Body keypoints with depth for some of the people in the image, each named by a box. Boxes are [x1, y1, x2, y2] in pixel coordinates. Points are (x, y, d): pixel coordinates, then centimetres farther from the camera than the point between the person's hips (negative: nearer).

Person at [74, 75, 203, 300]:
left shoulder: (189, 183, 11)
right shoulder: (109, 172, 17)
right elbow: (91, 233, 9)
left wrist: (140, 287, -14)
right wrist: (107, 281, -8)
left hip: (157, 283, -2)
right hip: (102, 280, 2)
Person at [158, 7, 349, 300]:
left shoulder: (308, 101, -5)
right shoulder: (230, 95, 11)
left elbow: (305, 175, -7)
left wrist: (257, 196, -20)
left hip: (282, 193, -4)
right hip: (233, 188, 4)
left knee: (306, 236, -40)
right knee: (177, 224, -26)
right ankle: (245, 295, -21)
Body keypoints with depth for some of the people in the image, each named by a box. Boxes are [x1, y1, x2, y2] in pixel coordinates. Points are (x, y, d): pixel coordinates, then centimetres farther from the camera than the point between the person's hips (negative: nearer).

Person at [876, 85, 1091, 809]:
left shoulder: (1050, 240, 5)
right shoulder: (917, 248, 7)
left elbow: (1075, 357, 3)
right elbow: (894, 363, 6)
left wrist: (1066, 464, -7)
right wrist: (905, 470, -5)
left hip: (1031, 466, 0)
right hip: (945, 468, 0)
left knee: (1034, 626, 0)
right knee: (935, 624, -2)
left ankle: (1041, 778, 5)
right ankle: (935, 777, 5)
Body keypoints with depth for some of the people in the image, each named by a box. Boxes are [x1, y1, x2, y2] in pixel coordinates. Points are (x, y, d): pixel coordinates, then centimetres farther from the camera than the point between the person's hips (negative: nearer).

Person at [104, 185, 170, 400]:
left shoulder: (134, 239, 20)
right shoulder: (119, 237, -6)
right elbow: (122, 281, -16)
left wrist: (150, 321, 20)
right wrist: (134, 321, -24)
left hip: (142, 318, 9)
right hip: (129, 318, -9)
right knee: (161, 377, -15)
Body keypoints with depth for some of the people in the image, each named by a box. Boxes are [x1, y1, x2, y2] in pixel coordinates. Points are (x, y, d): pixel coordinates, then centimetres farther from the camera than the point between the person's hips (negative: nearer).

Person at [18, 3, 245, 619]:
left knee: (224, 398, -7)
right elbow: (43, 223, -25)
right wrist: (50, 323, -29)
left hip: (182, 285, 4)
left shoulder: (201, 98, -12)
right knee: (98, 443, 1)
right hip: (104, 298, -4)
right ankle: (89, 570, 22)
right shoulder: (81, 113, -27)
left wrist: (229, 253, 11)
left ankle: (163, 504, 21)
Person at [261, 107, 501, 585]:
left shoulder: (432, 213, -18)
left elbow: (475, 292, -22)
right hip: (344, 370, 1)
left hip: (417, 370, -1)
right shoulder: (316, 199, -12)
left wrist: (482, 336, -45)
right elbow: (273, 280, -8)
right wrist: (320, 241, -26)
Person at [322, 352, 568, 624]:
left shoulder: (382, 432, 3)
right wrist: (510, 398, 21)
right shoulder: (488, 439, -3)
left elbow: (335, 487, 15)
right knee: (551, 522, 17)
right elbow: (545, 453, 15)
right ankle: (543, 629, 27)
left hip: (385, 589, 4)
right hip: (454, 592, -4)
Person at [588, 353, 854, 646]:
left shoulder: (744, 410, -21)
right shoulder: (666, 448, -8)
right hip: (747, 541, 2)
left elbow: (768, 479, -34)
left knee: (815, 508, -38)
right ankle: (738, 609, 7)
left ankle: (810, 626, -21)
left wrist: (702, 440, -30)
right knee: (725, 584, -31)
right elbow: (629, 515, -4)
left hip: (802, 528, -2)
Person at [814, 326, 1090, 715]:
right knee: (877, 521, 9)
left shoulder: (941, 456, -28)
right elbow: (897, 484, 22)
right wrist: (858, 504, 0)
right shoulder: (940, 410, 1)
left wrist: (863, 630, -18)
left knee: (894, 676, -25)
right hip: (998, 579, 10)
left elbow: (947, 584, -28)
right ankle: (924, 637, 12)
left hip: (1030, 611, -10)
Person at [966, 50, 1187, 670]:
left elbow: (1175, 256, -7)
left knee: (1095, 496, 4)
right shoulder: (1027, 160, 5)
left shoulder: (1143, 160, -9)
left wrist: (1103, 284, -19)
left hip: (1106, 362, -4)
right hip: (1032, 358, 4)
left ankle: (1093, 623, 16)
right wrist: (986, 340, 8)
══════
Put every line of the records above into a JSON list of strings, with one string per line and blank lines omitted.

**Your response**
[
  "Body keypoints with depth for some of the people in the image, each named by a box. Boxes are [x1, y1, x2, y2] in pixel coordinates. Points are (x, y, d): pixel coordinates, then centimetres farther from the camera than the point between the person's hips (negative: nearer).",
  "Person at [74, 75, 203, 300]:",
  "left shoulder: (189, 183, 11)",
  "right shoulder: (109, 172, 17)",
  "right elbow: (91, 233, 9)",
  "left wrist: (140, 287, -14)",
  "right wrist: (107, 281, -8)",
  "left hip: (157, 283, -2)",
  "right hip: (102, 280, 2)",
  "Person at [158, 7, 349, 300]:",
  "left shoulder: (308, 101, -5)",
  "right shoulder: (230, 95, 11)",
  "left elbow: (305, 175, -7)",
  "left wrist: (257, 196, -20)",
  "left hip: (282, 193, -4)",
  "right hip: (233, 188, 4)",
  "left knee: (306, 236, -40)",
  "right knee: (177, 224, -26)",
  "right ankle: (245, 295, -21)",
  "Body keypoints with depth for some of the people in the image, each named by a box. Boxes are [x1, y1, x2, y2] in pixel coordinates. Points are (x, y, d): pixel coordinates, then centimetres farther from the camera than the point between the person's hips (negative: nearer).",
  "Person at [876, 85, 1091, 809]:",
  "left shoulder: (1050, 240, 5)",
  "right shoulder: (917, 248, 7)",
  "left elbow: (1075, 357, 3)",
  "right elbow: (894, 363, 6)",
  "left wrist: (1066, 464, -7)",
  "right wrist: (905, 470, -5)",
  "left hip: (1031, 466, 0)",
  "right hip: (945, 468, 0)",
  "left knee: (1034, 626, 0)",
  "right knee: (935, 624, -2)",
  "left ankle: (1041, 778, 5)",
  "right ankle: (935, 777, 5)",
  "Body keypoints with depth for some of the people in the image, each named by a box. Boxes are [x1, y1, x2, y2] in pixel coordinates. Points are (x, y, d): pixel coordinates, then centimetres farther from the camera than the point between the person's hips (negative: nearer).",
  "Person at [104, 185, 170, 400]:",
  "left shoulder: (134, 239, 20)",
  "right shoulder: (119, 237, -6)",
  "right elbow: (122, 281, -16)",
  "left wrist: (150, 321, 20)",
  "right wrist: (134, 321, -24)",
  "left hip: (142, 318, 9)",
  "right hip: (129, 318, -9)",
  "right knee: (161, 377, -15)",
  "Body keypoints with depth for some of the people in the image, each named by a box. Boxes are [x1, y1, x2, y2] in pixel coordinates. Points are (x, y, d): pixel coordinates, then centimetres farther from the camera than the point between the person's hips (negative: nearer).",
  "Person at [18, 3, 245, 619]:",
  "left knee: (224, 398, -7)",
  "right elbow: (43, 223, -25)",
  "right wrist: (50, 323, -29)",
  "left hip: (182, 285, 4)",
  "left shoulder: (201, 98, -12)",
  "right knee: (98, 443, 1)",
  "right hip: (104, 298, -4)",
  "right ankle: (89, 570, 22)",
  "right shoulder: (81, 113, -27)",
  "left wrist: (229, 253, 11)",
  "left ankle: (163, 504, 21)",
  "Person at [261, 107, 501, 585]:",
  "left shoulder: (432, 213, -18)",
  "left elbow: (475, 292, -22)",
  "right hip: (344, 370, 1)",
  "left hip: (417, 370, -1)",
  "right shoulder: (316, 199, -12)",
  "left wrist: (482, 336, -45)",
  "right elbow: (273, 280, -8)",
  "right wrist: (320, 241, -26)",
  "Person at [322, 352, 568, 624]:",
  "left shoulder: (382, 432, 3)",
  "right wrist: (510, 398, 21)",
  "right shoulder: (488, 439, -3)",
  "left elbow: (335, 487, 15)",
  "right knee: (551, 522, 17)",
  "right elbow: (545, 453, 15)",
  "right ankle: (543, 629, 27)",
  "left hip: (385, 589, 4)",
  "right hip: (454, 592, -4)",
  "Person at [588, 353, 854, 646]:",
  "left shoulder: (744, 410, -21)",
  "right shoulder: (666, 448, -8)",
  "right hip: (747, 541, 2)",
  "left elbow: (768, 479, -34)",
  "left knee: (815, 508, -38)",
  "right ankle: (738, 609, 7)",
  "left ankle: (810, 626, -21)",
  "left wrist: (702, 440, -30)",
  "right knee: (725, 584, -31)",
  "right elbow: (629, 515, -4)",
  "left hip: (802, 528, -2)",
  "Person at [814, 326, 1090, 715]:",
  "right knee: (877, 521, 9)",
  "left shoulder: (941, 456, -28)",
  "right elbow: (897, 484, 22)",
  "right wrist: (858, 504, 0)",
  "right shoulder: (940, 410, 1)",
  "left wrist: (863, 630, -18)",
  "left knee: (894, 676, -25)",
  "right hip: (998, 579, 10)",
  "left elbow: (947, 584, -28)",
  "right ankle: (924, 637, 12)",
  "left hip: (1030, 611, -10)",
  "Person at [966, 50, 1187, 670]:",
  "left elbow: (1175, 256, -7)",
  "left knee: (1095, 496, 4)",
  "right shoulder: (1027, 160, 5)",
  "left shoulder: (1143, 160, -9)",
  "left wrist: (1103, 284, -19)",
  "left hip: (1106, 362, -4)",
  "right hip: (1032, 358, 4)",
  "left ankle: (1093, 623, 16)",
  "right wrist: (986, 340, 8)"
]